PROBLEM DETAILS: Render every line from the one containing "pose: elev=250.5 azim=251.0" down to the one containing "Dot at: (161, 274)", both included, as a numbered list that omits blank lines. Include no other lines.

DATA FOR THIS TASK:
☆ ☆ ☆ ☆ ☆ ☆ ☆
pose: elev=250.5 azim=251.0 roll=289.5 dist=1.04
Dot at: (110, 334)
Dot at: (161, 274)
☆ ☆ ☆ ☆ ☆ ☆ ☆
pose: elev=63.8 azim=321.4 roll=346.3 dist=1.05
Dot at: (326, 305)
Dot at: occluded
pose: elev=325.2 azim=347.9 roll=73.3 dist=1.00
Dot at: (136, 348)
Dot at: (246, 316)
☆ ☆ ☆ ☆ ☆ ☆ ☆
WRITTEN RESPONSE:
1. pose: elev=250.5 azim=251.0 roll=289.5 dist=1.04
2. Dot at: (110, 334)
3. Dot at: (161, 274)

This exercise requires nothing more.